The first few rounds
Even though she is 27 years old, the blonde Brit doesn’t have that much experience as a short track skater. She started short track at around 13 years old doing it once a month as a distraction from her main sport that was figure skating. At around 16 years old, the age where most athletes will decide if they want to eventually pursue a career in their sport, she actually quit both figure skating and short track to put all her efforts in school, something that has always been important to her family. “I didn’t come from a family of sports, I grew up in a family of well educated people I would say. I’ve never been someone that dreams of the Olympics.
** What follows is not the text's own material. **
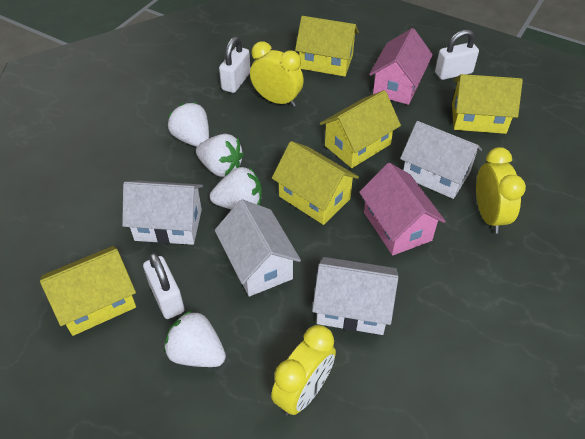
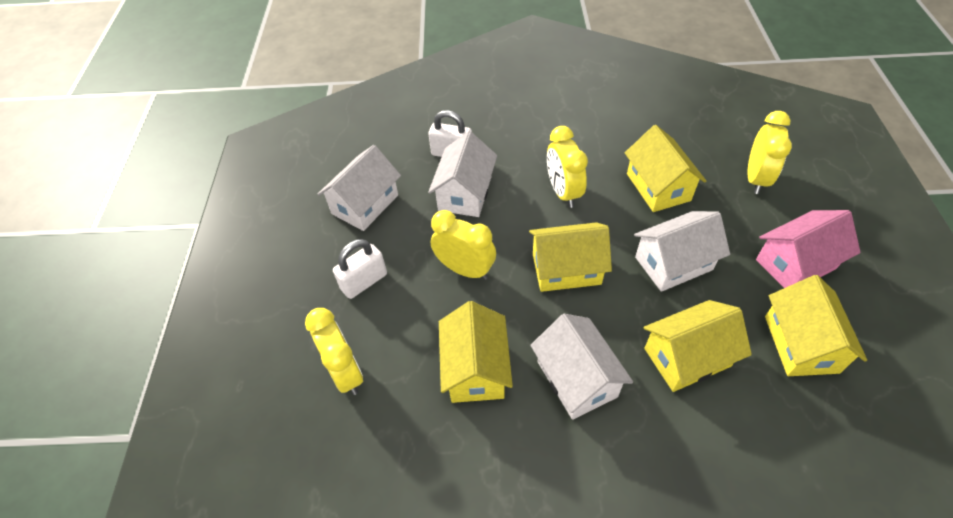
pink house: [359,163,446,255] [369,28,433,105] = 2 -> [756,210,861,288] = 1
white padlock: [143,252,185,319] [219,36,250,93] [435,30,479,80] = 3 -> [333,239,387,299] [428,110,472,157] = 2
white strawberry: [164,310,226,367] [168,103,209,147] [196,134,244,177] [210,167,262,209] = 4 -> none = 0
yellow clock: [250,42,304,107] [271,325,336,416] [476,147,526,234] = 3 -> [305,308,363,395] [431,210,496,280] [547,126,588,208] [747,111,792,194] = 4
I just did sports because I was competitive and enjoyed it but it was always about what job I was going to have and what school I was going to go to. But then my mom convinced me to at least continue for a year. She didn’t want me to realize later that I had missed an opportunity. I just kind of went through the motion of doing the sport. I had a pretty natural technique and I started training more and more and training harder and then I skated on the World cup circuit and ended up qualifying for the Vancouver games and thought ‘That’s pretty cool!’ It’s only after going to the Olympics the first time that I realised I wanted to pursue my career in short track. That year, I did my first main final at the World championships and I did it by going at the front and boxing everyone of them out and from that point on I was like ‘This is it, I’m gonna make them beat me now’. I was done with being boxed around and having people think I was a walk over.”



Getting the belt
From the Vancouver Olympic games to the Pyeongchang games, Elise Christie won 37 medals on the World cup circuit including 15 gold ones. She also won 17 European Championships medals including being crowned overall European champion twice and even though she doesn’t have an olympic medal yet, she won 12 World championships medals including winning the title of overall World champion in 2017. She also is the 500m world record holder at this moment. When I told her I felt like something had changed in the way she was skating in 2017 when she became world champion, her explanation made complete sense. “I came from this background that we (Great-Britain) didn’t win and after the Sochi Olympic games I developed this major fear of failing. I just became so scared of what everyone was saying about me that everytime I ended up in a position to win a silver or bronze medal, I stayed there because it was safe. In 2016 when I came back from from the World championships in Seoul, Shaolin actually told me off that year saying ‘Why the heck did you just sit in second place???’ He was so frustrated because he knows how hard I work. I train really hard. That summer was tough, I felt drained and when I got back with the team I told the staff and coaches ‘I don’t care that the Olympics are in two years right now. From now on, I try to win it all. What winning another silver or bronze World championships medal is going to bring me? It’s not gaining me anything.' I had decided that year was going to be fail or win instead of playing safe by fear of failing and it worked.” That’s how Elise Christie became world champion.

The next fight
At 27, Elise Christie isn’t ready to stop. “I’m at that point now where I know I’m not ready to stop doing sport, I’m still very competitive and obviously there is a feeling of unfinished business for me. I will get back on the ice and I want to be at the World championships next season but I would like to try long track also. I’ve been criticize a lot and sometimes I feel like I can’t go back to the Olympics and have the same thing happen again but I still love it. I will definitely take a different angle now and make sure that if I carry on until the Olympics in four years, I’m gonna make sure that I’m at the right place physically and mentally so it’s gonna be a build up into that. I’m not going to try to smash it every year now because I’ve been doing that for 8 years. I’m gonna make sure I’m in the best place.”